Non mi stupisce. Sono due imprese sul mercato è normale che si facciano avanti. Non è normale che il loro proprietario voglia fare il presidente del Consiglio. Tutto qui.
Caso Alitalia: venderla o farla fallire? Quanto è in gioco il sistema Paese? E quanto sono in gioco altri sistemi-Paese, come la Francia o la Russia?
Non entro nel merito di una situazione in evoluzione. Dico che se si dovesse fare la ricerca del partner ideale, questo potrebbe non essere necessariamente europeo.
Lei ha citato l'America Latina come nuovo sbocco per le relazioni politico commerciali dell'Italia. Proprio l'America Latina però sta diventando un ostacolo al perfezionamento dell'accordo tra Telecom e Telefonica.
Chi ha fatto l'affare sapeva bene che avrebbe incontrato qualche problema con l'Authority per le Tlc locale che sospetta una possibile concentrazione tra Vivo e Tim Brasil. La politica non c'entra. Non resta che aspettare la decisione dell'autorità di controllo.
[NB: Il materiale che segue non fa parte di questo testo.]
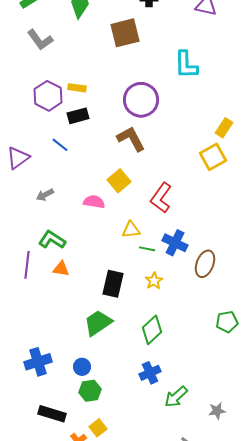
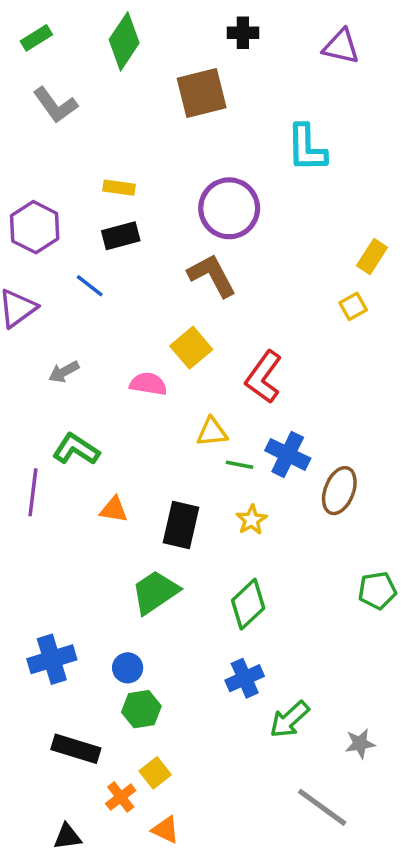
purple hexagon: (48, 96) -> (35, 227), moved
yellow square: (213, 157) -> (353, 306), size x0.6
orange triangle: (61, 269) -> (114, 510), moved

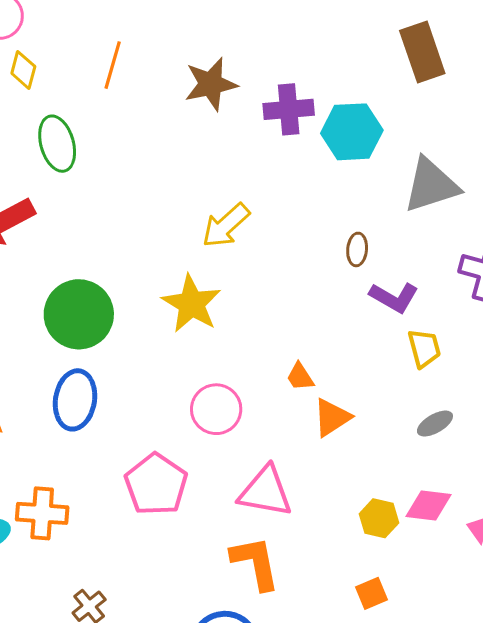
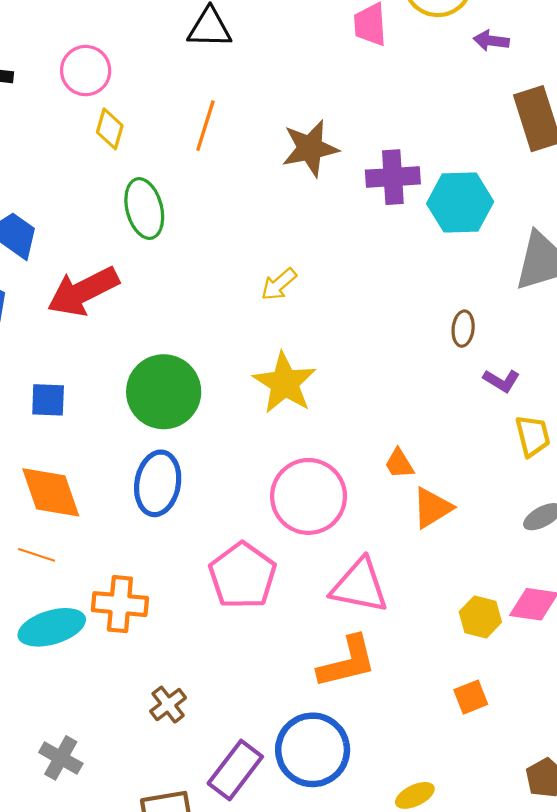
yellow arrow: (226, 225) -> (279, 284), moved, size x0.7
purple L-shape: (394, 297) -> (501, 381), size x0.7
pink circle: (216, 409) -> (309, 496), size x1.4
orange L-shape: (255, 563) -> (347, 662), turned 86

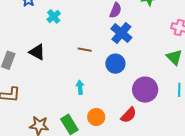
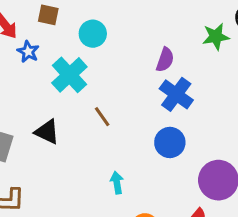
cyan cross: (54, 16) -> (69, 75), size x1.6
brown line: (85, 50) -> (102, 117), moved, turned 48

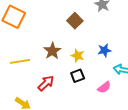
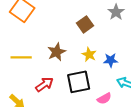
yellow star: (78, 56) -> (89, 55), moved
black square: (78, 76) -> (79, 82), size x1.6

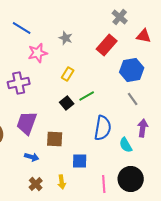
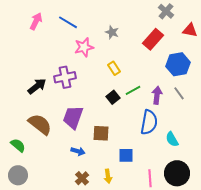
yellow rectangle: (68, 74) -> (114, 68), turned -64
purple arrow: (143, 128) -> (157, 95), moved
Torniamo alla Finanziaria. Le agenzie di rating sono perplesse sui tagli. Lei come valuta la manovra 2008?
È una Finanziaria equilibrata e anche la stampa internazionale se ne è accorta. Abbassa le tasse sulle imprese per dare spinta allo sviluppo, ma nel contempo tenta di correggere alcune diseguaglianze sociali che negli ultimi 10 anni si erano acuite. Senza perdere di vista la tenuta dei conti pubblici. Un'operazione di successo che a mio parere il Paese dovrebbe valorizzare. D'altra parte, questo Governo ha fatto molte cose buone, che non gli vengono riconosciute. Le riforme si stanno facendo - anche importanti – come hanno notato ad esempio il "Financial Times" e il "Wall Street Journal". Certo, abbiamo il problema della debolezza della maggioranza al Senato, che conosciamo dall'inizio. Purtroppo un certo clima di autolesionismo mi sembra essere sintomo di un'Italia che non riesce ad avere l'esatta percezione delle potenzialità che ha e che potrebbe cogliere. Non solo sul piano interno, ma anche su quello internazionale dove siamo tornati interlocutori rispettati e autorevoli.
È l'anti-politica montante. Ma segnala lo scollamento tra elettori e ceto politico.
La classe politica è lo specchio della società italiana, nel bene e nel male. Non è altro. Purtroppo l'anti-politica dimostra ancora una volta quanto siano necessarie le riforme istituzionali, di sistema. Solo così si recupera l'equilibrio tra questi due mondi.
È l'idea della Bicamerale. Non prova amarezza?
Più che provare amarezza, rimango convinto che all'Italia servono riforme che riducano la frammentazione del sistema politico con una nuova legge elettorale; rafforzino i poteri dell'Esecutivo nel quadro di una serie di garanzie istituzionali; aumentino l'efficienza della democrazia con la riduzione del numero di parlamentari e il superamento del bicameralismo perfetto. Ben sapendo che l'Italia è un Paese con molte caste, dove tutti vogliono riforme per gli altri e raramente per sè. Esattamente i temi della Bicamerale. Siamo sempre lì. Ora, come dire, tocca a qualcun altro, io ho già dato.